5. Chepa Vepudu (Fish Fry)
As Indian cookbook author Archana Pidathala worked to translate and rewrite her grandmother’s collection of recipes from Andhra, in southeastern India, one of the first dishes she mastered was chepa vepudu, a simple fish fry. In Kurnool, where Pidathala grew up, her family would eat the spicy, crisp fish dish when there was a fresh catch of murrel available, also called bull’s-eye snakehead, a delicious freshwater fish. But almost any fish, cut perpendicular to the spine, into small steaks, will do nicely.
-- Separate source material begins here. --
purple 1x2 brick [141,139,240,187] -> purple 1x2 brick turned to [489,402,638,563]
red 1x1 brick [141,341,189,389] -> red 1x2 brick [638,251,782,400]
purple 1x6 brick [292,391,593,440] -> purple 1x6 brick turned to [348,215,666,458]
Marinated quickly in a simple spice paste, and shallow-fried, the fish becomes golden and crisp all over, and takes on the flavours of caramelised ginger and garlic, browned coriander seeds and red chile. Be sure to use a nonstick pan, or a well-seasoned cast-iron pan, to keep the fish from sticking or the marinade from falling off.
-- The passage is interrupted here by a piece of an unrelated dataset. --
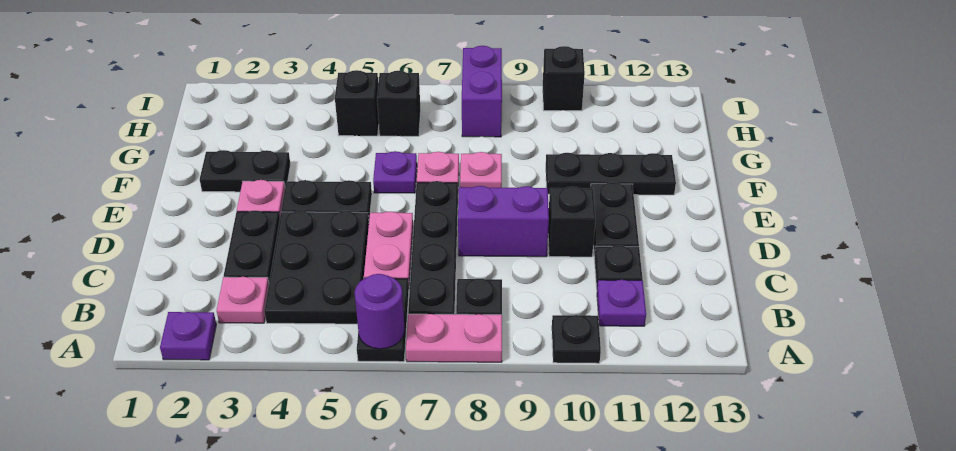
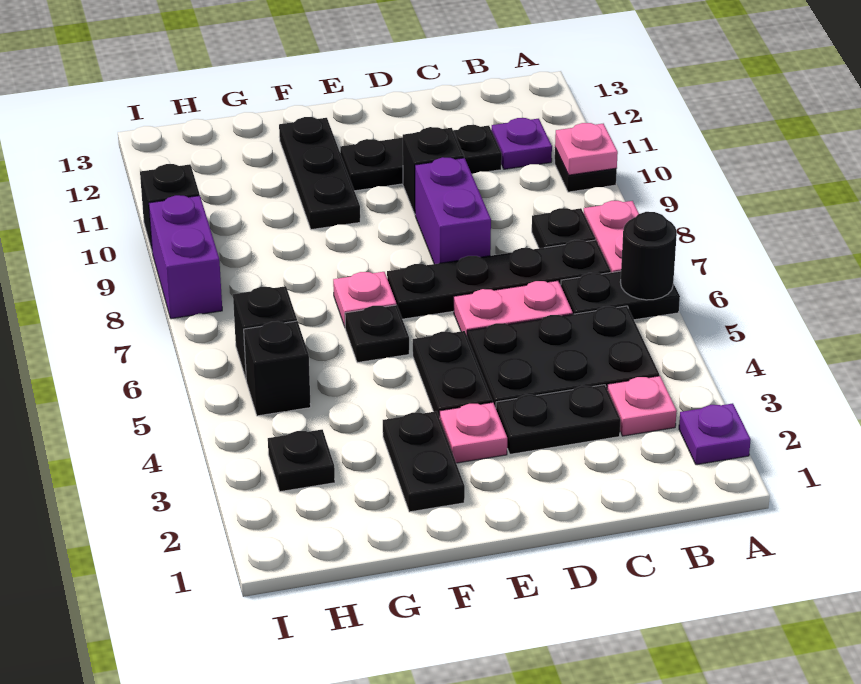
purple 1x1 round brick [355,274,405,349] -> black 1x1 round brick [621,212,677,300]
purple 1x1 plate [373,151,417,193] -> black 1x1 plate [345,305,409,363]
pink 1x1 plate [460,152,502,188] -> pink 1x1 plate moved to [555,123,618,175]
none -> black 1x1 plate [268,430,335,492]
purple 1x2 brick [462,46,502,137] -> purple 1x2 brick turned to [149,195,222,319]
1. Smoky Lentil Stew With Leeks and Potatoes
Rustic with deep flavour, this stew improves after a day in the fridge. Make the whole recipe, and eat it over several days — or freeze it for later. If you can’t get small Spanish Pardina lentils or French lentilles du Puy, use any size green or brown lentil. (Carnivores may want to add chorizo or jamón.) The stew is rather brothy at first, but thickens upon sitting. Thin with a little water when reheating, as necessary. For optimum results, be sure to use fruity, zesty-tasting extra-virgin olive oil — it really makes a difference.
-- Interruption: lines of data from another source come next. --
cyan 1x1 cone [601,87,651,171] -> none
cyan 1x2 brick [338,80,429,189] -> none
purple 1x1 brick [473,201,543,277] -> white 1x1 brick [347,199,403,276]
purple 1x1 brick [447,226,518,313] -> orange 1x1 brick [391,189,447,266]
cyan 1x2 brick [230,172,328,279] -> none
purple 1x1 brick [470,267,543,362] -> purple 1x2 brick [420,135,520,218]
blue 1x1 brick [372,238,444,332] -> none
2. Chicken and Herb Salad With Nuoc Cham
Nuoc Cham, a Vietnamese sauce bright with lime juice and chile, is tossed into this simple, satisfying salad to give it a salty-sweet finish. Thinly sliced bell pepper and shaved cabbage provide crunch, while meat pulled from a store-bought rotisserie chicken — or any leftover chicken — soaks up the dressing. Serve this by itself, or alongside steamed rice or room-temperature cooked rice vermicelli.
3. Roasted Carrots With Shallots, Mozzarella and Spicy Bread Crumbs
In this colourful, crunchy-topped vegetable dish, roasted carrots and shallots are topped with puddles of gooey mozzarella, while herbs, olives and a big squirt of lemon at the end add just the right level of tang. Serve this as a light, meatless meal on its own, or as a vibrant side dish to a simple roast chicken or fish.
4. Chile-Oil Fried Eggs With Greens and Yogurt
This recipe, adapted from a dish served at MeMe’s Diner in Brooklyn, is a brunch power move. Eggs sit atop wilted greens on a bed of yogurt, all surrounded by seeded chile oil. The fresh yogurt cuts through the chile oil’s heat, and the seed mix adds layers of flavour and crunch. If you’re feeling lazy — it is brunch after all — skip the greens, or use everything spice mix and peanuts, for the seed mix. But don’t skimp on the chile oil: It’s the best part. Scale it up to have extra on hand for future use, or use store-bought if you like. (You’ll need about 1 cup for four servings.) Serve with toast, to sop up the extra oil.
5. Chepa Vepudu (Fish Fry)
As Indian cookbook author Archana Pidathala worked to translate and rewrite her grandmother’s collection of recipes from Andhra, in southeastern India, one of the first dishes she mastered was chepa vepudu, a simple fish fry. In Kurnool, where Pidathala grew up, her family would eat the spicy, crisp fish dish when there was a fresh catch of murrel available, also called bull’s-eye snakehead, a delicious freshwater fish. But almost any fish, cut perpendicular to the spine, into small steaks, will do nicely. Marinated quickly in a simple spice paste, and shallow-fried, the fish becomes golden and crisp all over, and takes on the flavours of caramelised ginger and garlic, browned coriander seeds and red chile. Be sure to use a nonstick pan, or a well-seasoned cast-iron pan, to keep the fish from sticking or the marinade from falling off.